Project description:We have generated single-nucleotide resolution, nascent transcription profiles from HeLa cells by developing Native Elongation Transcript sequencing technology for mammalian chromatin (mNET-seq). Our extensive data sets provide a substantial resource to study mammalian nascent transcript profiles. We reveal unanticipated phosphorylation states for RNA polymerase II C-terminal domain (Pol II CTD) at both gene ends. We also observe that following 5’ splice site cleavage by the spliceosome, upstream exon transcripts are tethered to Pol II CTD phosphorylated on the serine 5 position (S5P) which is accumulated over downstream exons.
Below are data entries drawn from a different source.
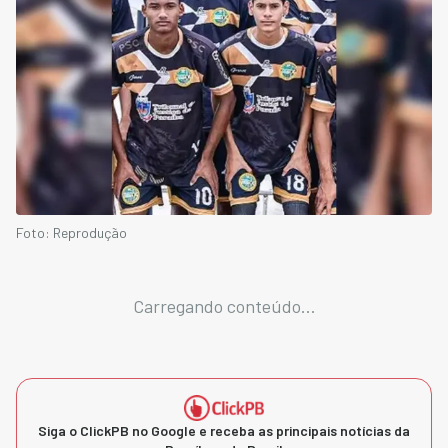
Foto: Reprodução
Carregando conteúdo...
Siga o ClickPB no Google e receba as principais notícias da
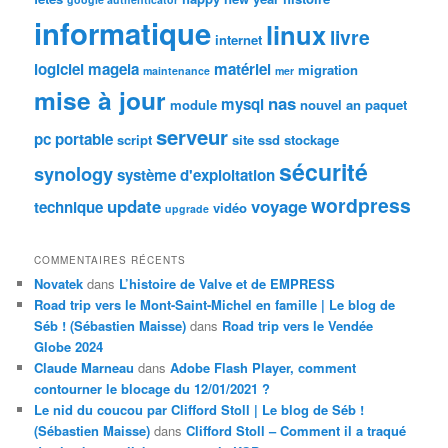
informatique
linux
livre
internet
logiciel
mageia
matériel
migration
maintenance
mer
mise à jour
nas
mysql
module
nouvel an
paquet
serveur
pc portable
script
site
ssd
stockage
sécurité
synology
système d'exploitation
wordpress
update
voyage
technique
vidéo
upgrade
COMMENTAIRES RÉCENTS
Novatek
dans
L’histoire de Valve et de EMPRESS
Road trip vers le Mont-Saint-Michel en famille | Le blog de
Séb ! (Sébastien Maisse)
dans
Road trip vers le Vendée
Globe 2024
Claude Marneau
dans
Adobe Flash Player, comment
contourner le blocage du 12/01/2021 ?
Le nid du coucou par Clifford Stoll | Le blog de Séb !
(Sébastien Maisse)
dans
Clifford Stoll – Comment il a traqué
We further show that depletion of termination factors substantially reduces Pol II pausing at gene ends leading to termination defects. Remarkably termination factors play an additional promoter role by restricting non-productive RNA synthesis and redistributing Pol II CTD S2P to promoters. These data demonstrate that CTD phosphorylation is more dynamic and variably distributed across mammalian transcription units than previously envisaged. To monitor nascent RNA within the mammalian Pol II complex, and its association with different CTD phosphorylation states, we employed mNET-seq methodology on HeLa cells, complemented with direct sequencing of chromatin-bound RNA (ChrRNA-seq). mNET-seq was preformed using the antibodies 8WG16, CMA602, CMA603 and CMA601, which are specific for unphosphorylated CTD, Ser2 phosphorylation, Ser5 phosphorylation and all CTD isoforms, respectively. In another experiment, to evaluate the effect of transcription termination factors in nascent RNA production by Pol II, mNET-seq and complemented with ChrRNA-seq was preformed on HeLa cells transfected with siRNA against PTBP1, CPSF73, CstF64+CstF64tau or Xrn2, and the gene profiles were compared with profiles from HeLa transfected with siRNA for Luciferase generated by the same protocol.